### [WHAT THE EXERCISE ASKS]
Return all the lines below in which the string "Filter" appears.
Segment Open
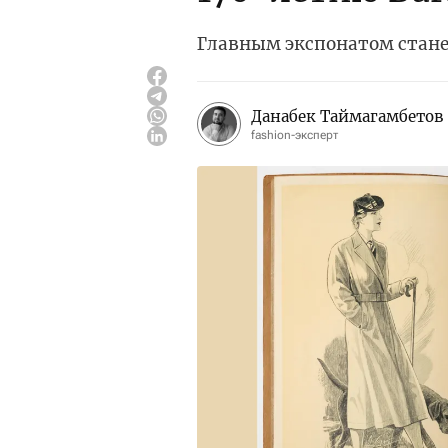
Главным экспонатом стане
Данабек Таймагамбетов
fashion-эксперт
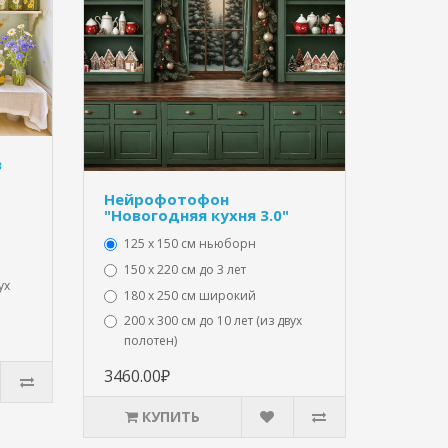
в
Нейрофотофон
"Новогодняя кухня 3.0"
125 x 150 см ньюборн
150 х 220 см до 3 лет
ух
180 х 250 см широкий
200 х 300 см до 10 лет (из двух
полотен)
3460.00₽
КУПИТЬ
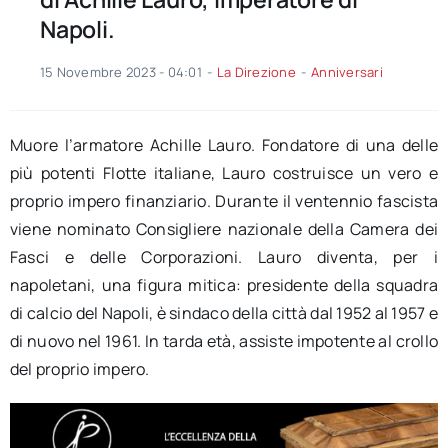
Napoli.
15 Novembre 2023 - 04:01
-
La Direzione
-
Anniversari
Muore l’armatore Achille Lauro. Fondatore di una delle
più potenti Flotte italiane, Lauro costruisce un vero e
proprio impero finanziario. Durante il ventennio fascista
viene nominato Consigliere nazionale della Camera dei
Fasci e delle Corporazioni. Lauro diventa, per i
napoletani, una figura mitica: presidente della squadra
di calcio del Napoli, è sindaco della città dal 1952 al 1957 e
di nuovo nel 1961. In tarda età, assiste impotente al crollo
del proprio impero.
Segment Closed
Segment Open
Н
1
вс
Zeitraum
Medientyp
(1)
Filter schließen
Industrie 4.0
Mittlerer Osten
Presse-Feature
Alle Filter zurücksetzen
Segment Closed
### [ANSWER SECTION]
Filter schließen
Alle Filter zurücksetzen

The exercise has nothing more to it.